Túneis, viadutos e pontes, no entanto, sempre são obras muito caras e difíceis de angariar recursos. Para fazer frente aos problemas de mobilidade urbana que a cidade enfrenta, deve ser estabelecido uma política de nível municipal, que ainda não existe. Aliás, este tema da mobilidade urbana será o principal da 10ª edição da Conferência das Cidades, que será realizada nos dias 1º e 2 de setembro, na Câmara dos Deputados, em Brasília.


Uma das grandes questões, agora, é: Blumenau tem capacidade para crescer até quantos mil habitantes? Ou já esgotamos nossa capacidade? Entendo que o nosso sitio, especialmente depois da ocorrência da catástrofe ambiental de novembro de 2008, encontra-se com a capacidade esgotada. No entanto, se houver um planejamento adequado, talvez a cidade ainda possa comportar mais 100 mil habitantes.

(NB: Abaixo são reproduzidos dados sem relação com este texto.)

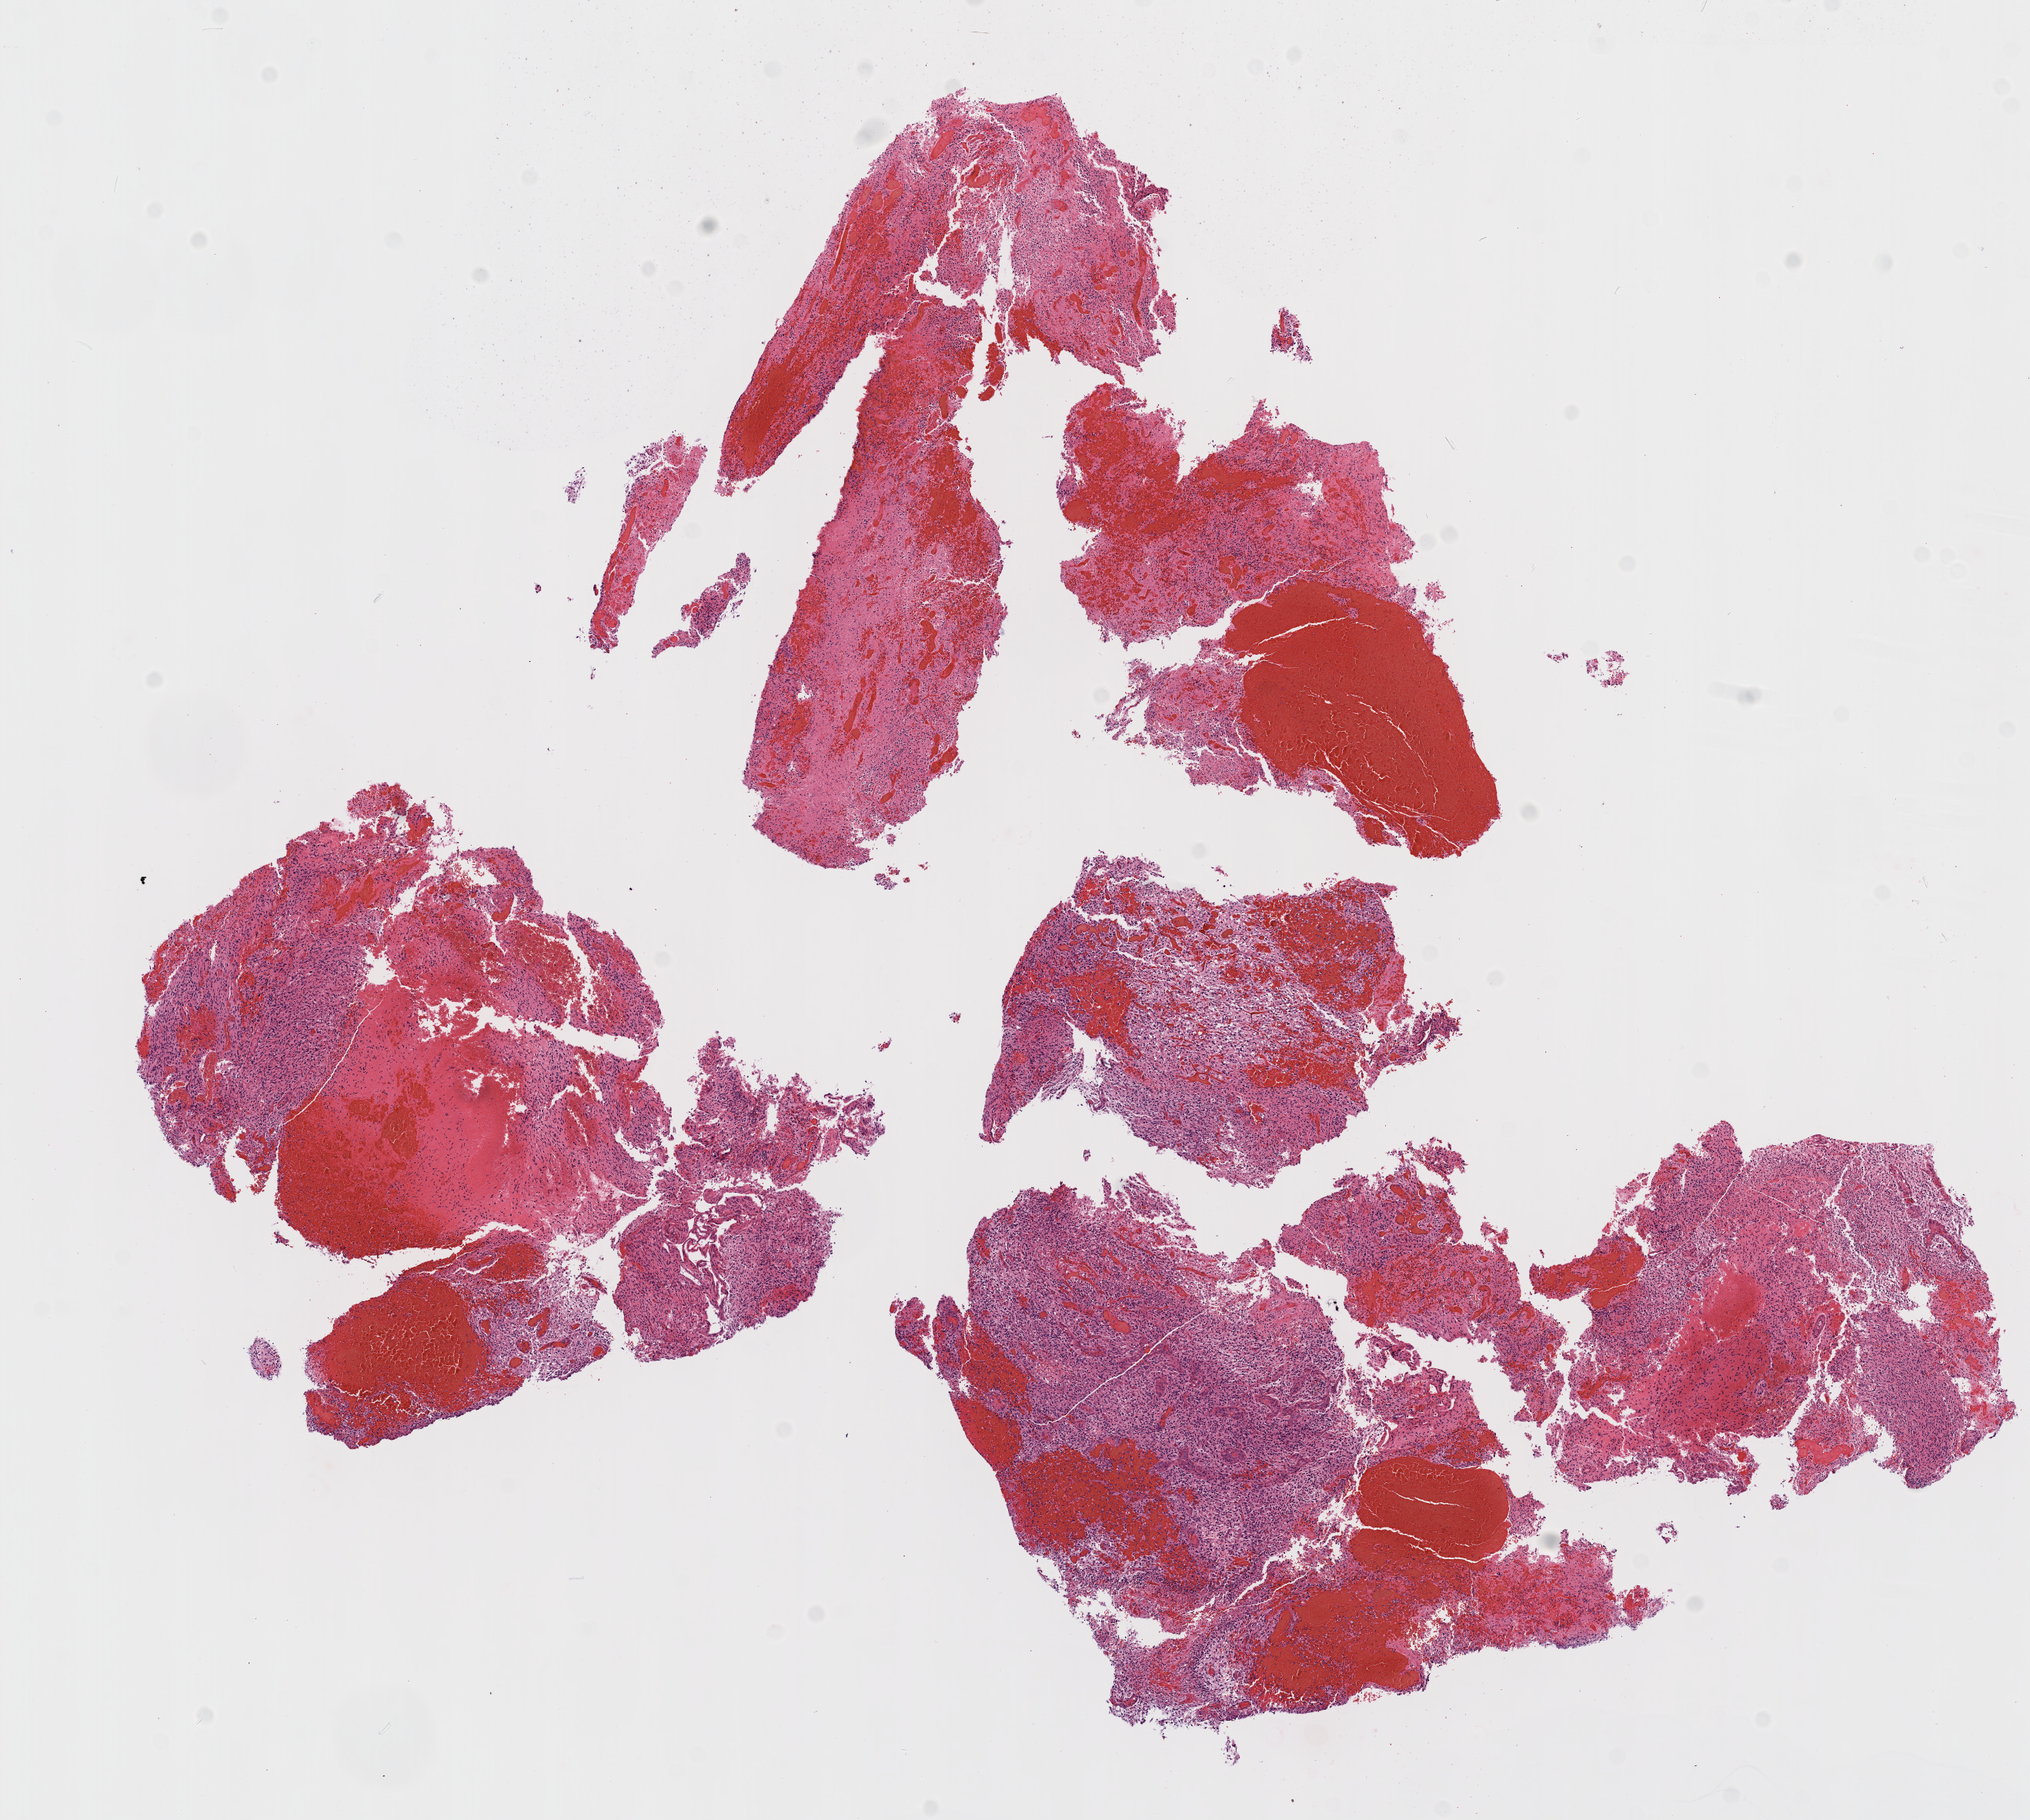
Hematoxylin and eosin (H&E) stained whole-slide image — low-resolution overview of the scanned area, about 10.6 x 9.5 mm (slide scanned at 20x). FFPE section. Sample: primary tumour, brain. Patient: male, age at initial diagnosis 54 years.
Diagnosis: Glioblastoma.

Mas, para isso, vai ter que mudar muito as sua mentalidade, principalmente na questão da mobilidade urbana, e tratar melhor das calçadas e ciclovias. Não é possível a região do Centro da cidade ter as calçadas tão mal cuidadas e mal fiscalizadas. Na Alameda Rio Branco, que está se tornando um logradouro de lojas de grifes e de muitos apartamentos de classe média alta, não poderia estar do jeito que está, com calçadas  arrebentadas, uma pizzaria sendo construída sobre o passeio de pedestres, na esquina das ruas Coronel Vidal Ramos e Nereu Ramos. E o que dizer daquela concessionária de veículos que botou o mostruário de automóveis em cima da calçada, ali na rua Itajaí, próximo ao Hospital Santo Antônio?


UM ACINTE AO CIDADÃO


Estas são situações que caracterizam um acinte ao cidadão e que desmoralizam o processo de gestão e fiscalização do sistema.


Por isso, o poder público precisa ter boa política de controle do fluxo migratório e do crescimento da cidade. Se nada for feito, o resultado será, também, o aumento da violência, que já verificamos em nossa região. Ele tem provavelmente como causas principais o acelerado crescimento demográfico, a falta de políticas municipais de moradia, a endêmica falta de fiscalização, o acentuado processo de migração formando bolsões de pobreza e o assistencialismo de alguns poucos políticos de ocasião que ainda encontram na miséria urbana uma forma de arrecadar votos. Votos que valem telhas, tijolos ou mesmo terrenos ilegais, localizados em áreas públicas, privadas, de margens de rios e ribeirões (áreas de preservação permanente) e de encostas.


Por isso, a existência de uma política esquizofrênica dos fluxos migratórios resulta em violência urbana, que tem sua origem nas áreas periféricas, algumas até bem próximas  ao Centro.


Foi exatamente o que aconteceu nas grandes cidades, onde a presença do poder público ficou cada vez mais fraca, vicejando o crime a instalar-se mais facilmente. Só para se ter uma ideia do tamanho do problema, segundo estudos do Banco Interamericano de Desenvolvimento (BID), os custos da violência já tingem 10% de toda a riqueza produzida pelo país, algo em torno de R$ 130 bilhões.


 


Por Arlon Tonolli,  engenheiro civil, membro do Conselho Municipal de Planejamento Urbano (Coplan) e integrante da Associação de Engenheiros e Arquitetos do Médio Vale do Itajaí (Aeamvi).